The joint agreement gets off to a high-minded and ambitious start. The Ministry of Defence and the Bundesministerium der Verteidigung ‘commit to improve and further enhance bilateral defence cooperation to better meet the common challenges of the 21st century and to best secure the common interests of both countries in defence-related areas’. Who, other than a prose stylist, could object to that?

The problem is that it contains nothing else. There are aspirations to do better and reiterations of current commitment, but not a single identifiable policy action. The two governments say they will – bear with me – ‘reaffirm our commitment to [Nato’s] principles, and acknowledge its indispensable role in securing our collective deterrence and defence’. They ‘aim to contribute… to bolstering our industrial capabilities and enhance our operational effectiveness’. They ‘seek to contribute to maintaining the Alliance’s effective and credible deterrence and defence tasks’.

There are six ‘priority objectives’. On these key issues, both governments will ‘endeavour to do our part to strengthen Nato, ‘to enhance interoperability’, ‘explore joint efforts aimed at enhancing our collective resilience and response capabilities’ and ‘undertake a long-term, comprehensive cooperation in the field of long-range capabilities’.

And so it goes on. Feel free to read the document yourself, but you will find not a single concrete action, no new joint programme or operation, not even a new or rebranded talking shop for ministers, officials or military personnel from the two countries.

In itself, it is harmless enough: two allies reiterating their shared commitments and ambitions to cooperate. It is the diplomatic and military equivalent of a couple renewing its vows: nice for them, but really not important for anyone else.

What is aggravating is to be told by ministers how significant this empty screed is. John Healey, usually a straightforward, no-nonsense Yorkshireman, insists the agreement shows the new government is ‘getting on with the job’ and ‘resetting our relationships’ with allies. Actually it is pure performance, conflating, as is the Starmer way, saying things with doing things.

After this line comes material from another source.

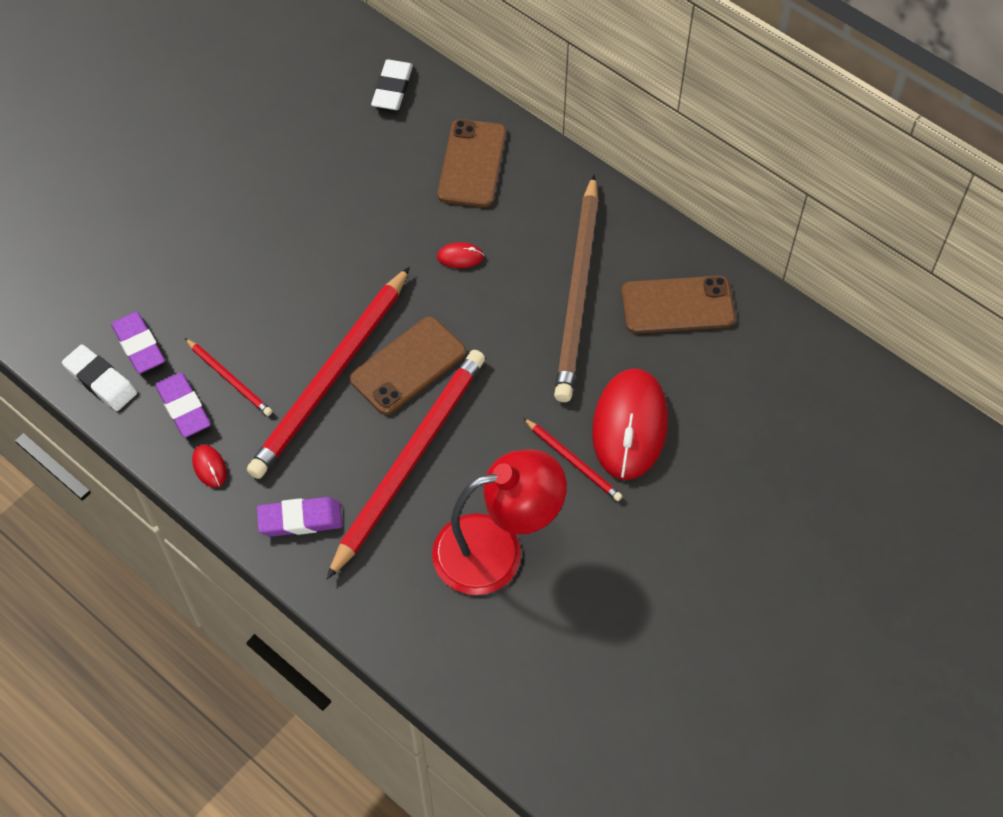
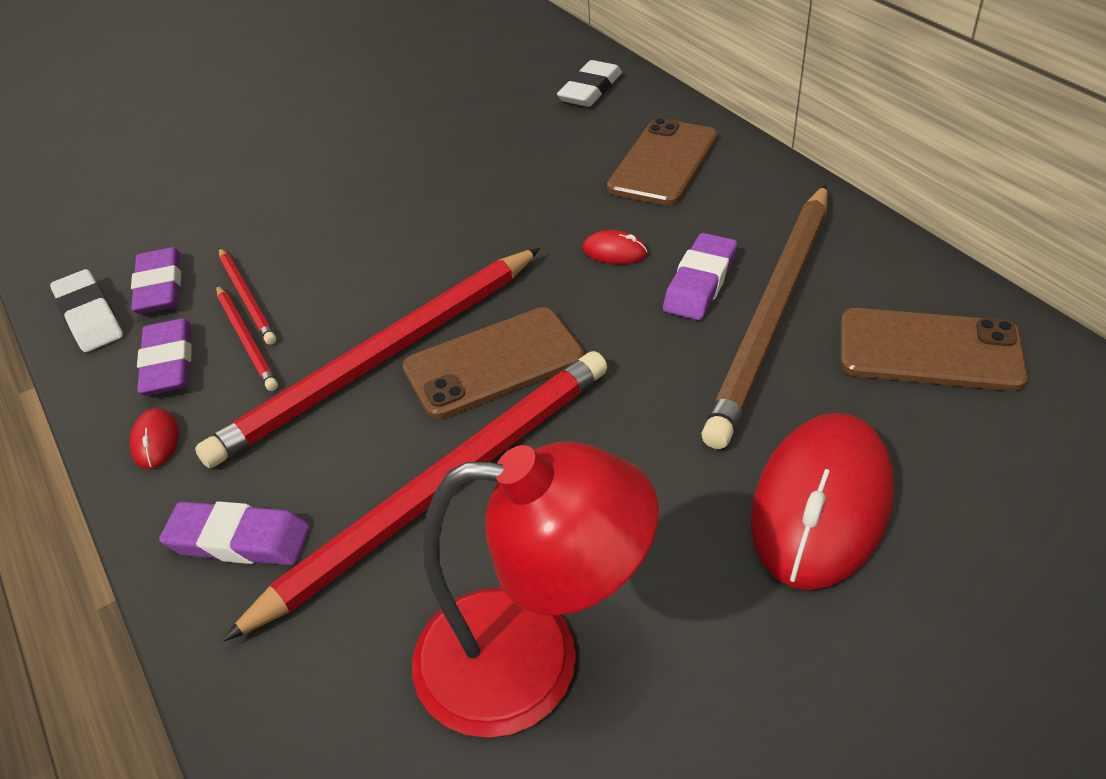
camera: 20 degrees right, 15 degrees down
(525, 275) = (700, 282): none -> purple eraser
(573, 461) = (710, 541): red pencil -> red pencil (247, 298)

Worse, Healey has dismissed previous agreements between the UK and Germany as ‘pieces of paper’. In April, Rishi Sunak and Chancellor Olaf Scholz agreed a joint understanding which included the joint acquisition of a new artillery system, co-operating on modernisation of our Typhoon fleets and the establishment of a task force to propose ‘structured and enhanced framework for our bilateral security and defence cooperation’. Small but concrete steps, now just a ‘piece of paper’.

This combination of expansive but empty claims and dismissal of anything that has gone before grates. A government can issue puff pieces, or it can criticise its predecessor for doing the same, but it cannot do both. Again and again, I am reminded of F.E. Smith’s brutal assault on Lloyd George in his maiden speech in 1906:

I do not, more than another man, mind being cheated at cards; but I find it a little nauseating if my opponent then publicly ascribes his success to the partnership of the Most High.